#### Supplied material
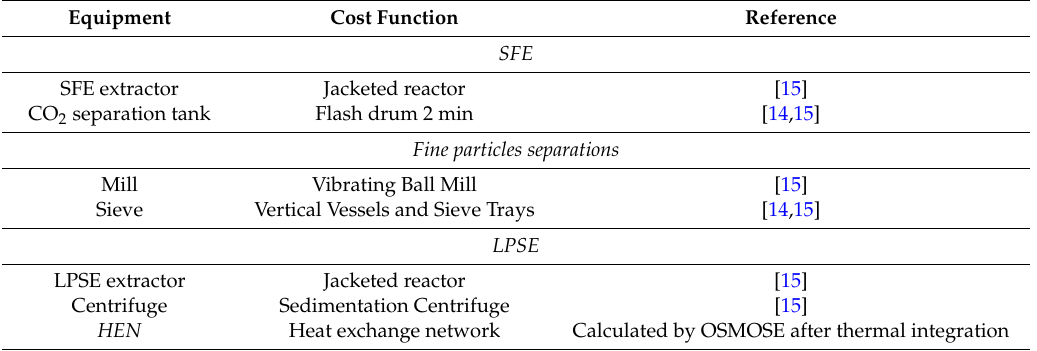
Table B1. Cost function for the evaluated equipment defined in the economic analysis simulated in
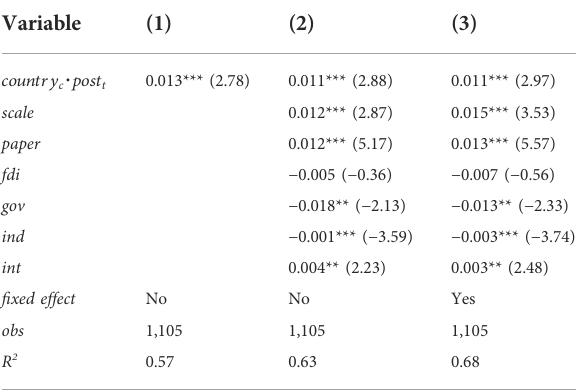
TABLE 2 Results of the benchmark empirical.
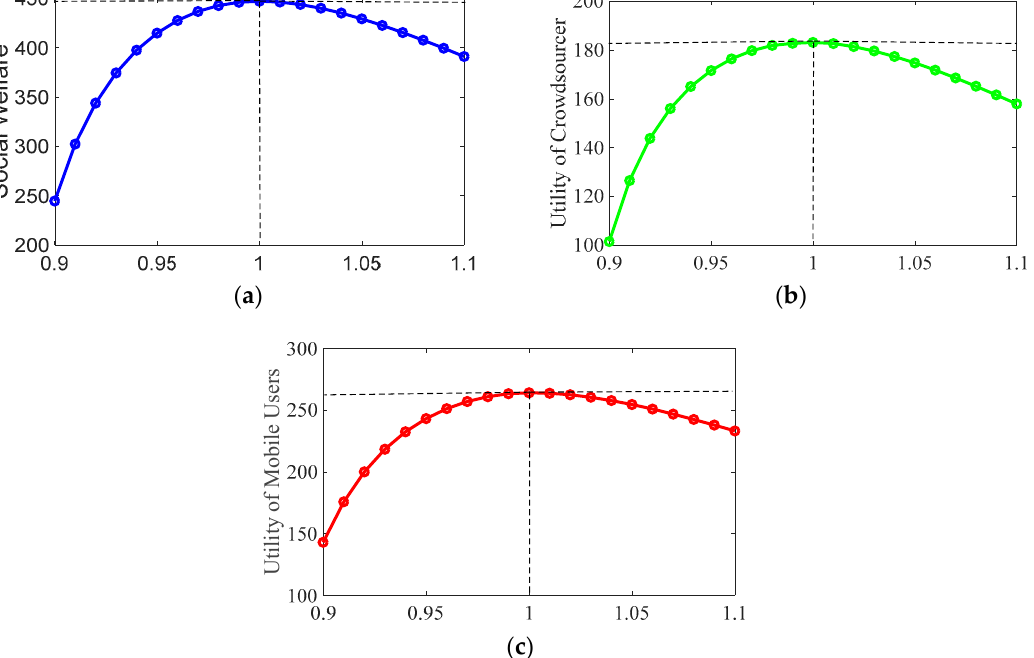
Figure 4. Performance comparison between our proposed algorithm and crowdsourcer-centric scheme: ( a ) social welfare; ( b ) utility of the crowdsourcer; and ( c ) total utility of mobile users.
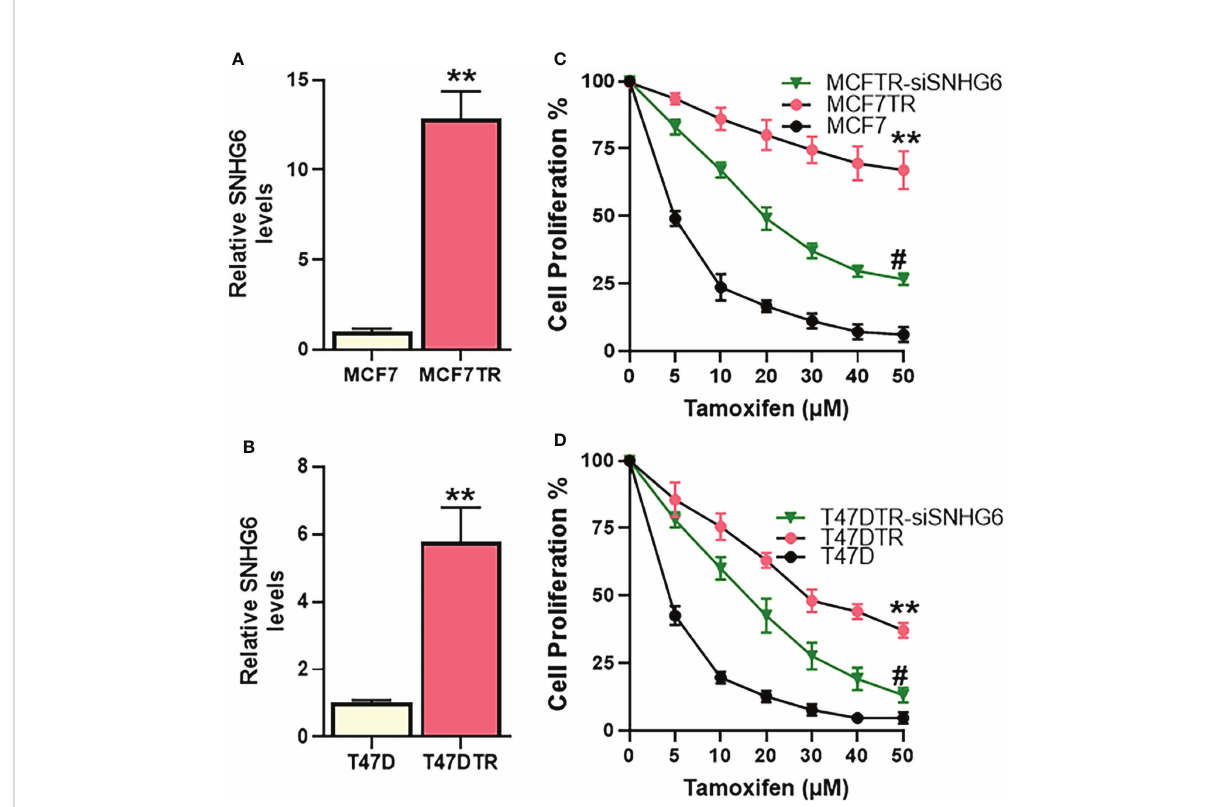
FIGURE 1 SNHG6 expression and function in tamoxifen resistant ER-positive Breast cancer cells. Expression of SNHG6 was quantitated in tamoxifen- resistant (A) MCF-7 cells (MCF7TR) and (B) T47D cells (T47DTR) by qRT-PCR. The levels of SNHG6 in parental cells (MCF-7/T47D) were assigned a value of 1 and the relative levels in tamoxifen-resistant derivatives are plotted. Cell proliferation was measured by MTT assay in paired cell lines (C) MCF-7/MCF7TR and (D) T47D/T47DTR after the cells were exposed to indicated concentrations of tamoxifen for 48 hours. Further, tamoxifen resistant MCF7TR and T47DTR were subjected to SNHG6 silencing and then treated with increasing concentrations of tamoxifen for 48 hours before the proliferation was assessed using MTT assay. **p<0.01, compared to native controls and #p<0.01, compared to respective resistant cells without SNHG6 silencing.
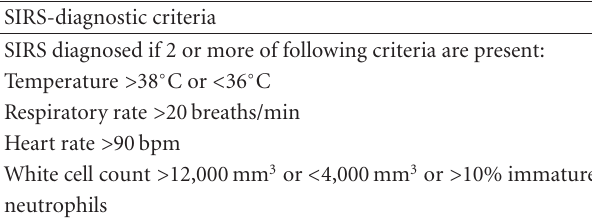
Table 2: The systemic inflammatory response syndrome (SIRS). SIRS-diagnostic criteria SIRS diagnosed if 2 or more of following criteria are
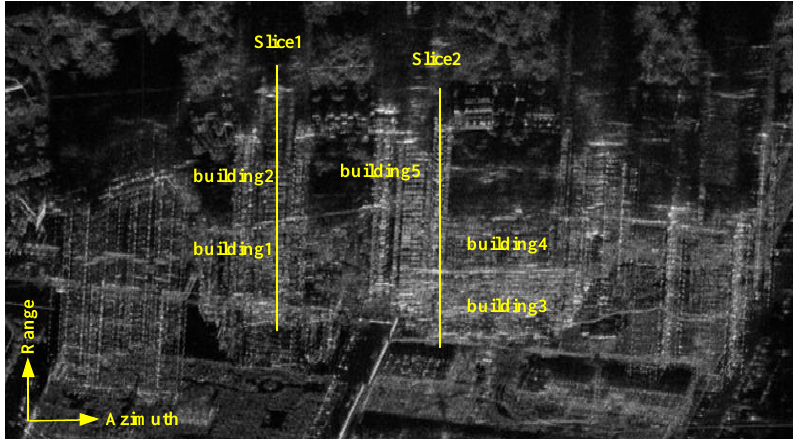
Figure 15. Optical image of the studied scene in Experiment 2. ( a ) Image 1. ( b ) Image 2.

#### Problem
Your copy of the data should match it exactly, apart from the images, which are omitted.

#### Reply to the exercise
Table B1. Cost function for the evaluated equipment defined in the economic analysis simulated in
TABLE 2 Results of the benchmark empirical.
Figure 4. Performance comparison between our proposed algorithm and crowdsourcer-centric scheme: ( a ) social welfare; ( b ) utility of the crowdsourcer; and ( c ) total utility of mobile users.
FIGURE 1 SNHG6 expression and function in tamoxifen resistant ER-positive Breast cancer cells. Expression of SNHG6 was quantitated in tamoxifen- resistant (A) MCF-7 cells (MCF7TR) and (B) T47D cells (T47DTR) by qRT-PCR. The levels of SNHG6 in parental cells (MCF-7/T47D) were assigned a value of 1 and the relative levels in tamoxifen-resistant derivatives are plotted. Cell proliferation was measured by MTT assay in paired cell lines (C) MCF-7/MCF7TR and (D) T47D/T47DTR after the cells were exposed to indicated concentrations of tamoxifen for 48 hours. Further, tamoxifen resistant MCF7TR and T47DTR were subjected to SNHG6 silencing and then treated with increasing concentrations of tamoxifen for 48 hours before the proliferation was assessed using MTT assay. **p<0.01, compared to native controls and #p<0.01, compared to respective resistant cells without SNHG6 silencing.
Table 2: The systemic inflammatory response syndrome (SIRS). SIRS-diagnostic criteria SIRS diagnosed if 2 or more of following criteria are
Figure 15. Optical image of the studied scene in Experiment 2. ( a ) Image 1. ( b ) Image 2.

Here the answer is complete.